Las conjunciones Saturno-Neptuno es como si dieran alas a los pueblos oprimidos, y marcan algunos de los momentos más revolucionarios de la historia. Saturno y Neptuno se encuentran en el cielo, para un observador desde la Tierra, cada 35 años aproximadamente. Por supuesto, estos ciclos no son subjetivos o arbitrarios, sino que vienen dados por cálculos matemáticos y confirmados por la observación; cualquiera los puede ver consultando las Efemérides planetarias de la N.A.S.A. u otras. Echemos una ojeada rápida a las fechas de las conjunciones y veamos qué pasó con ellas:

Conjunción en 1847.- Una fiebre revolucionaria recorrió Europa, hasta tal punto que aquel momento histórico se conoce como el de la Europa de las barricadas. Entretanto, Marx y Engels redactaron el Manifiesto Comunista, destinado a convertirse en la biblia de este movimiento político.

Conjunción en 1882.- El zar Alejandro II de Rusia es asesinado.
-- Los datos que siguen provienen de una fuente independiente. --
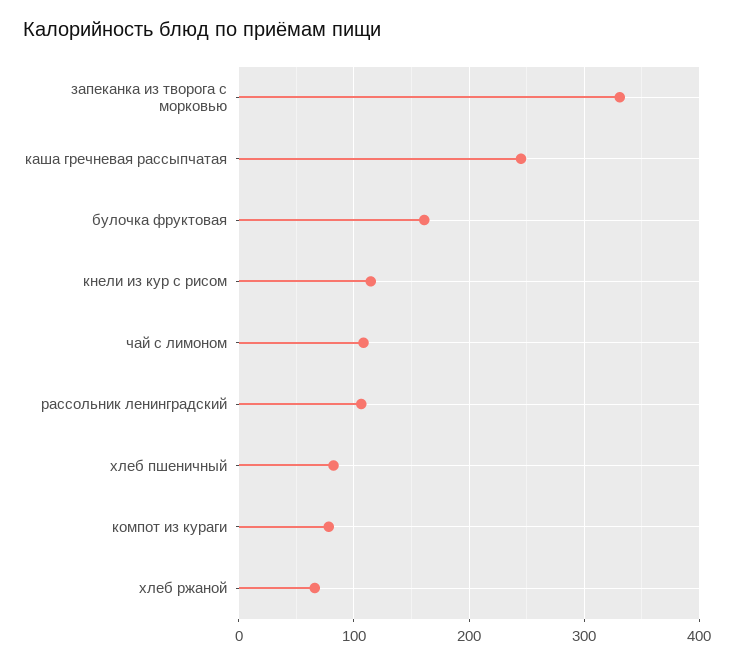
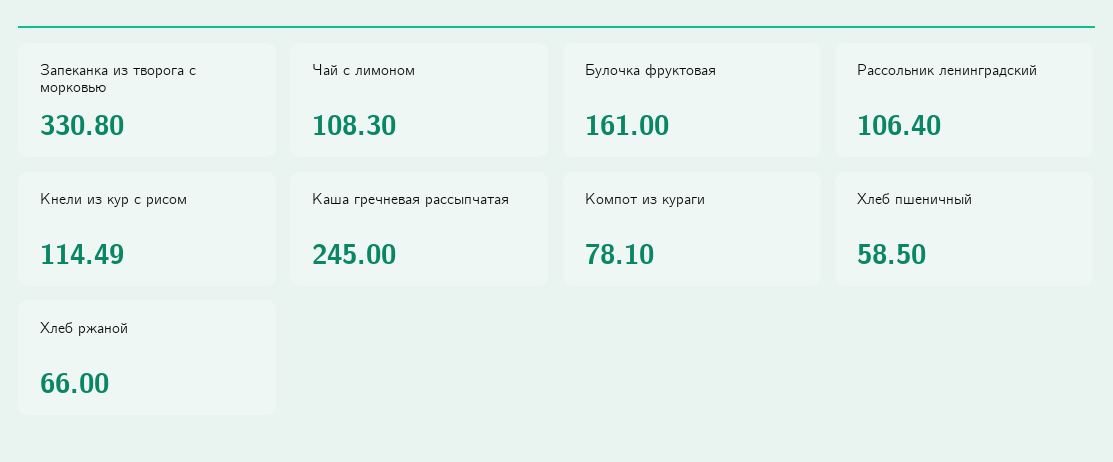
хлеб пшеничный: 80 -> 58.5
Conjunción en 1917.- En plena I Guerra Mundial, y cuando Rusia todavía no había alcanzado las etapas previas postuladas por el socialismo científico, surge y triunfa la Revolución Rusa; los bolcheviques tomaron el poder situándose bajo el mando de Lenin y asesinando al último zar ruso, Nicolás II.
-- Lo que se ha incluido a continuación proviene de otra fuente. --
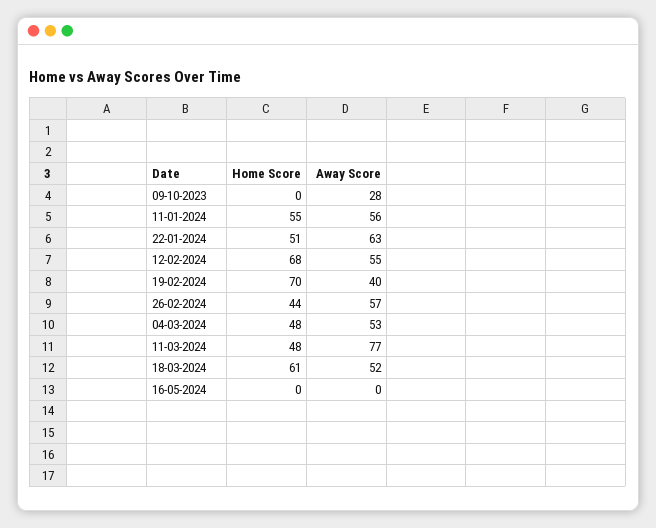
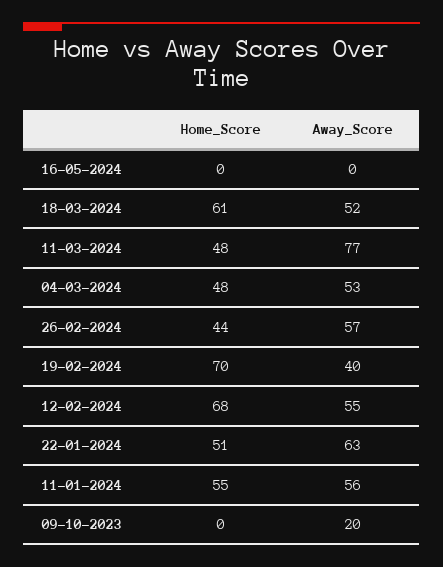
Away Score, 09-10-2023: 28 -> 20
Conjunción en 1953.- Stalin, que había establecido una fuerte dictadura del proletariado, no sólo en su país, sino en los países satélite, muere el 5 de marzo. Ello supuso un giro radical en la política de la U.R.S.S. Esto también sirvió de aliciente para grandes cantidades de gente, que quisieron atravesar la puerta de Brandenburgo, para pasar de Alemania del Este a Alemania del Oeste. En esta ocasión, no lo consiguieron. La historia acabó en masacre. La Guerra Fría se instala con fuerza entre las dos superpotencias, EE.UU. y U.R.S.S.

Conjunción en 1989.- El 9 de noviembre cae el avergonzante Muro de Berlín. Todos pudimos ser testigos de la historia y ver cómo, en esta ocasión, los alemanes si que pudieron atravesar aquella puerta de Brandenburgo libremente. El Comunismo cae y una especie de efecto dominó recorre Europa del Este en una serie de acontecimientos vertiginosos. Es el fin de la Guerra Fría.

A los ojos de un observador imparcial, es imposible pensar que lo que acabamos de exponer sea producto de la casualidad. Las relaciones entre los seres vivos y el Cosmos es mucho más intensa y mágica de lo que podamos imaginar. Al fin y al cabo, somos hermanos de las estrellas, como demuestra la comparación entre nuestros componentes químicos y los de esas lejanas y atractivas luces que pueblan el Universo.